▶ [ЗАДАНИЕ 1]: С кем встретилась Шпиндлер, согласно тексту о расследовании в Бухаресте?
▶ [ЗАДАНИЕ 2]: Продолжите, пожалуйста, текст о расследовании в Бухаресте с того места, где он заканчивается.

Такие слухи, рассказы и любопытные переплетения версий требовали объяснения, и в январе 1926 года берлинские сторонники претендентки послали в Бухарест женщину по имени Гертруда Шпиндлер с целью провести расследование этой истории. Задача, поставленная перед ней, была непростой, нужно было установить следующее: имеются ли какие-либо документы, подтверждающие, что Чайковский, Мишкевич или кто-либо еще, соответствующий описанию, пересекал, в одиночку или в составе группы, румынскую границу в 1918 или 1919 годах? Имеются ли какие-либо свидетельства, подтвержденные документально или нет, которые доказывали бы, что претендентка и ее так называемые спасители действительно жили в Бухаресте в период между 1918 и 1920 годами? Имеются ли какие-либо записи в актах гражданского состояния или в церковных книгах о заявленном браке между претенденткой и Чайковским, сделанные в январе 1919 года? Существуют ли какие-либо свидетельства, подтверждающие, что сын, о котором сообщала претендентка, действительно был рожден и крещен в Бухаресте? Имеются ли какие-либо данные – заметки хроникеров, полицейские отчеты или даже газетные репортажи о человеке, который убит или ранен в уличной перестрелке в конце 1919 или в начале 1920 года, как, по словам фрейлейн Анни, это случилось с Чайковским? И имеются ли какие-либо записи о похоронах Чайковского, состоявшихся, как утверждают, в этом городе? Шпиндлер встретилась с бывшим послом России в Румынии М.В. Поклоевским-Козелом, последний изъявил готовность сотрудничать. Он связался с министром внутренних дел Румынии и директором государственной полиции. Рассказав им о целях расследования, Поклоевский-Козел сумел получить от них полную поддержку правительства. В помощь Шпиндлер был назначен детектив, и, чтобы облегчить проведение расследования, ей предоставили полицейский автомобиль с водителем. Готовность к сотрудничеству продемонстрировала даже пресса: в газетах страны были напечатаны очерк о претендентке на княжеский титул и просьба к свидетелям или любым другим лицам выступить и поделиться сведениями, помогая тем самым расследованию {63}.

▶ [ВХОДНЫЕ ДАННЫЕ]:
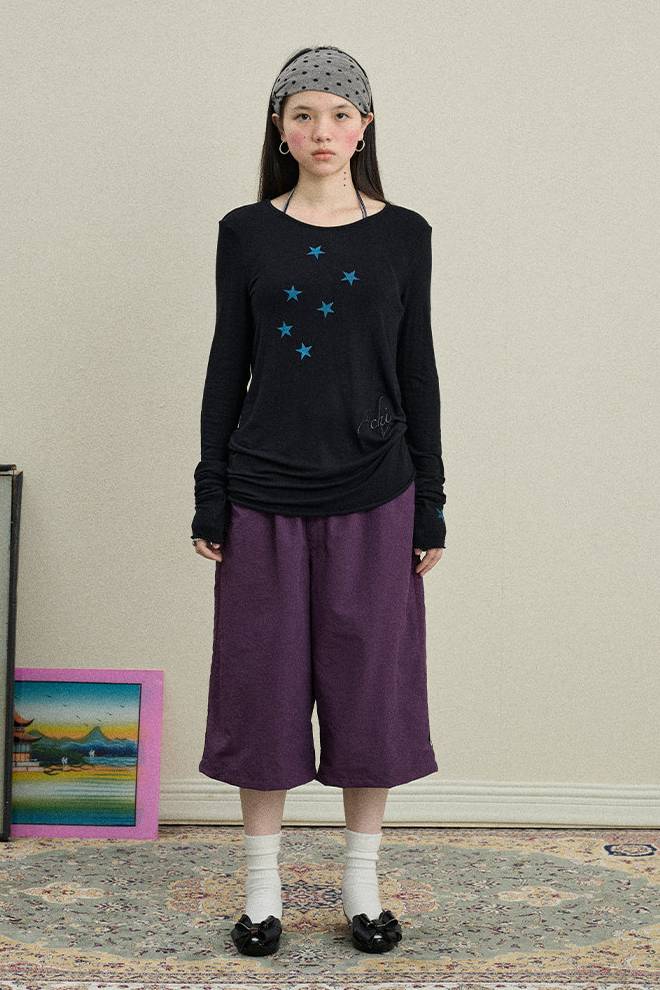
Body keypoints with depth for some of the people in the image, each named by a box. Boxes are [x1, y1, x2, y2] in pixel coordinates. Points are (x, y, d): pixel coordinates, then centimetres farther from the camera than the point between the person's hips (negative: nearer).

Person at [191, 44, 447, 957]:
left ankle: (362, 881, 24)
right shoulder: (246, 232, 2)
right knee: (261, 683, 7)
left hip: (374, 498, 0)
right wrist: (210, 500, 0)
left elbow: (418, 372, 4)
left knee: (370, 682, 7)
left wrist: (431, 505, 2)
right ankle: (263, 885, 23)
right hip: (265, 496, 0)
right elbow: (227, 368, 3)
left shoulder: (403, 234, 2)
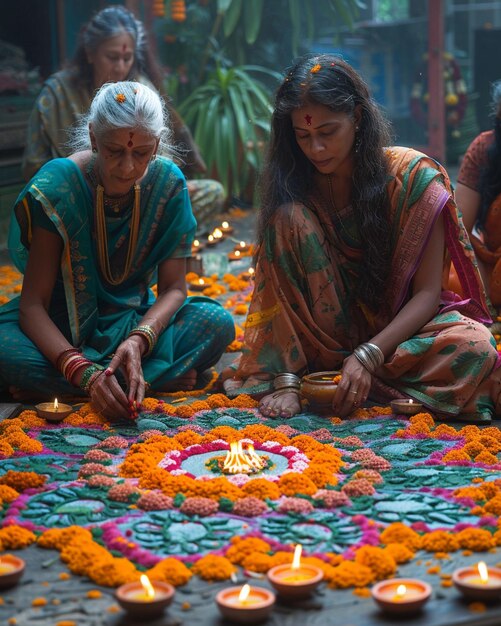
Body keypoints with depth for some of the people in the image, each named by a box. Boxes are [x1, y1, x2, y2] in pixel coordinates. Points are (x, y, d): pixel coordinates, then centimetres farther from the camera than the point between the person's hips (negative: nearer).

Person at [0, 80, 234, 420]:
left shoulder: (167, 182, -12)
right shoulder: (57, 185, -20)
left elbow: (174, 288, -10)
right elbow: (32, 305, -23)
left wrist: (139, 340, -32)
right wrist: (85, 373, -39)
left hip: (135, 320, 3)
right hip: (61, 327, -2)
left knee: (218, 323, -24)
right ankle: (158, 380, -25)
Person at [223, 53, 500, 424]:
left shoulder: (413, 176, -12)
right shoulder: (293, 186, -6)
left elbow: (427, 292, -14)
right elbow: (275, 283, -9)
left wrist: (367, 356, -27)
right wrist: (286, 378, -24)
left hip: (397, 326, -1)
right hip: (321, 334, 1)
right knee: (288, 217, -21)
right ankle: (296, 374, -22)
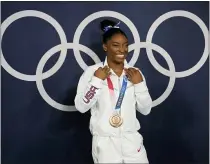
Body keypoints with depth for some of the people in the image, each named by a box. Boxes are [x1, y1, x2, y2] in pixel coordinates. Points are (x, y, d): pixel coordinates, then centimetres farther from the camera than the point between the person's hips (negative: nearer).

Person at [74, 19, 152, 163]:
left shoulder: (134, 73, 2)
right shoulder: (92, 72, -7)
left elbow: (146, 110, 2)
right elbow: (81, 107, -11)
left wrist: (139, 84, -10)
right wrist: (96, 80, -17)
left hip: (132, 139, 3)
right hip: (105, 142, -2)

▶ [ОТВЕТ 1]: С бывшим послом России в Румынии М.В. Поклоевским-Козелом.

▶ [ОТВЕТ 2]:
Шпиндлер проводила недели, разъезжая по всему Бухаресту и его окрестностям, роясь в записях и блуждая по узким переулкам, переходя от забытых всеми церквей к самым бедным хижинам. Она расспрашивала чиновников, священников, полицейских, докторов, санитарок и всех, кто мог бы дать показания, подтверждающие то, что было рассказано фрейлейн Анни. В ее распоряжении были неограниченные средства и поддержка правительства, помогало также и то, что она проводила расследование на месте спустя малое количество лет, прошедших после предполагаемых событий. Но в конечном счете ей ничего не удалось обнаружить. Не было ничего, что подтверждало бы пересечение границы, никто не мог засвидетельствовать, что претендентка или кто-то из ее предполагаемых спасителей проживали в Бухаресте. Не было найдено также и записей, подтверждающих рассказ претендентки о том, что она якобы вступала в брак, а также о рождении и обряде крещения ее сына или о смерти и похоронах человека, которого она назвала своим спасителем и мужем. Единственным достижением Шпиндлер стало то, что она смогла найти улицу, название которой впервые было предложено Зинаидой Толстой в качестве возможного места, где могла жить семья Чайковских. Улица называлась Светны Воевода, это был узкий переулок, который тянулся по городу позади бывшей аристократической виллы {64}. Но ни о Чайковских, ни о Мишкевичах, ни о самой претендентке Шиндлер не смогла найти никаких сведений.
Семья румынского короля, венценосные родственники Романовых, очень серьезно отнеслись к слухам о спасенной Анастасии и о том, что она оказалась в Бухаресте. Мария, королева Румынии, проявила личный интерес к судьбе претендентки и попросила сделать все необходимое, чтобы Шпиндлер всемерно содействовали в проведении расследования {65}. А ее дочь принцесса Илеана сказала юристу Брайену Хорену следующее: «Наша семья сделала все, что было в ее силах, чтобы выяснить, есть ли хоть доля правды в ее претензиях, но не смогла найти каких-либо следов ее пребывания в Бухаресте» {66}.
И такое отношение к ней сохранялось на протяжении всей жизни претендентки на княжеский титул. Великая княгиня Ольга Александровна считала ее претензии «полностью и явно ложными. Я была убеждена тогда так же, как и сейчас, что это – ложь от начала до конца. Взять хотя бы этих предполагаемых спасителей, исчезнувших неизвестно куда! Да если бы дочь Ники была действительно спасена, ее спасители четко знали бы, что это для них значит. Каждый королевский дом Европы наградил бы их. Да я уверена, что в знак благодарности моя мать без тени сомнения опустошила бы свою шкатулку с драгоценностями. В этой истории нет ни одного пункта, который мог бы служить подлинным доказательством» {67}.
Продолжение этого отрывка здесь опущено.